Kwame was trafficked in 1998 and spent eight years with the same master as a slave at Lake Volta. He was rescued in 2006 by the Association of People for Practical Life Education (APPLE), a small nonprofit organization that works directly with the fishermen and children.

Along Ghana’s Lake Volta, slave children work long hours mending, setting and pulling nets, cleaning and smoking fish, and rowing the fishing boats. Boys as young as six are forced to dive to disentangle nets caught on tree stumps below this large man-made lake. The fishermen tie weights to the children to help them descend more quickly. When the water is too cold or the children get caught in the nets below it is not uncommon to find bodies washed up on the shores. If sick or injured, the children receive no care or treatment. While most of the enslaved children are boys, some girls are used for domestic work and to sell the fish in the market. Like other trafficked girls in Ghana, they are likely to be sexually abused as well.

Lake Volta is one of the world’s largest lakes and used to be a source of fish for both the national and export markets. But in the 1960s a dam slowed the vigorous flow of water and destroyed the fishing potential of nearby communities. Facing a newly impoverished environment, some fishermen began to enslave children rather than pay adult workers. With schooling hard to obtain and family incomes around the starvation level, parents will sometimes agree to let their children go in order to gain an “advance” on their child’s labor. Normally, the fishermen promise that more money will be paid to the parents over the next year. The money never comes.
——
-- List of tasks --
1. According to the Lake Volta excerpt, in what year was Kwame rescued, and by which organization?
2. Reproduce the Lake Volta excerpt from "Lake Volta is" up to and including "money never comes.".

-- Available data --
——
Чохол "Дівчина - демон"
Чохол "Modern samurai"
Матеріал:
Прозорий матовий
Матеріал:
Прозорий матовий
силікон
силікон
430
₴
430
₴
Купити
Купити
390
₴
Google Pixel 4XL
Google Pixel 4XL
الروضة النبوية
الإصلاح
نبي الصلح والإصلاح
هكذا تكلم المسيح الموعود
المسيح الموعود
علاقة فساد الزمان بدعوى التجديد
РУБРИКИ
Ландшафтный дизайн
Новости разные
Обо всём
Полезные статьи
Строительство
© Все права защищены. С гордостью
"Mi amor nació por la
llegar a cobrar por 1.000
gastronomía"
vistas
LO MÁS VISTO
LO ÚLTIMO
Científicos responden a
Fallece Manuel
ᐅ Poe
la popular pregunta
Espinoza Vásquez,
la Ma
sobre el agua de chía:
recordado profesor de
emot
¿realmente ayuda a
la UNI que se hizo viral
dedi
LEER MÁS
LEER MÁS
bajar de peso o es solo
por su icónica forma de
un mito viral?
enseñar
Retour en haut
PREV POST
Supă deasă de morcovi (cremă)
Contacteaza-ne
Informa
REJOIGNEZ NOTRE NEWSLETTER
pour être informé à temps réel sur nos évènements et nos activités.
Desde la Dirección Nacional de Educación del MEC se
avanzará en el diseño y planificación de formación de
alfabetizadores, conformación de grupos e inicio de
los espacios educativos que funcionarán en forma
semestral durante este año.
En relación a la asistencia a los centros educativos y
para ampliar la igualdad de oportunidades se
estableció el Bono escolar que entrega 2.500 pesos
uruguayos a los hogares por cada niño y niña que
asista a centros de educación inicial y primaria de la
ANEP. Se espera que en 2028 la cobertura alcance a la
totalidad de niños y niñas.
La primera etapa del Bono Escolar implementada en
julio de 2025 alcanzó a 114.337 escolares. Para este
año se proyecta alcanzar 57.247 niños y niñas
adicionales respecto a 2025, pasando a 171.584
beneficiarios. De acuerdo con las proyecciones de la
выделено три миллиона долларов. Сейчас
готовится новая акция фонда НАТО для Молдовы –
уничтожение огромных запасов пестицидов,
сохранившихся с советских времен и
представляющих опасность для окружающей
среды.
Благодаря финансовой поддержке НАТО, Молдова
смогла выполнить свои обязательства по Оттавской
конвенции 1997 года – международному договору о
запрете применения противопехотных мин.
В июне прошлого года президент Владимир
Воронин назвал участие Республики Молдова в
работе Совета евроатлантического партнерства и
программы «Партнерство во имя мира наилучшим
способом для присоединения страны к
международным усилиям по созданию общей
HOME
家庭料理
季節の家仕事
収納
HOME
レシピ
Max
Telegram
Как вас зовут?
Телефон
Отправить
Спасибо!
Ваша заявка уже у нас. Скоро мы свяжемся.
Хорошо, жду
——
-- Solutions to the tasks --
1. Kwame was rescued in 2006 by the Association of People for Practical Life Education (APPLE).

2.
Lake Volta is one of the world’s largest lakes and used to be a source of fish for both the national and export markets. But in the 1960s a dam slowed the vigorous flow of water and destroyed the fishing potential of nearby communities. Facing a newly impoverished environment, some fishermen began to enslave children rather than pay adult workers. With schooling hard to obtain and family incomes around the starvation level, parents will sometimes agree to let their children go in order to gain an “advance” on their child’s labor. Normally, the fishermen promise that more money will be paid to the parents over the next year. The money never comes.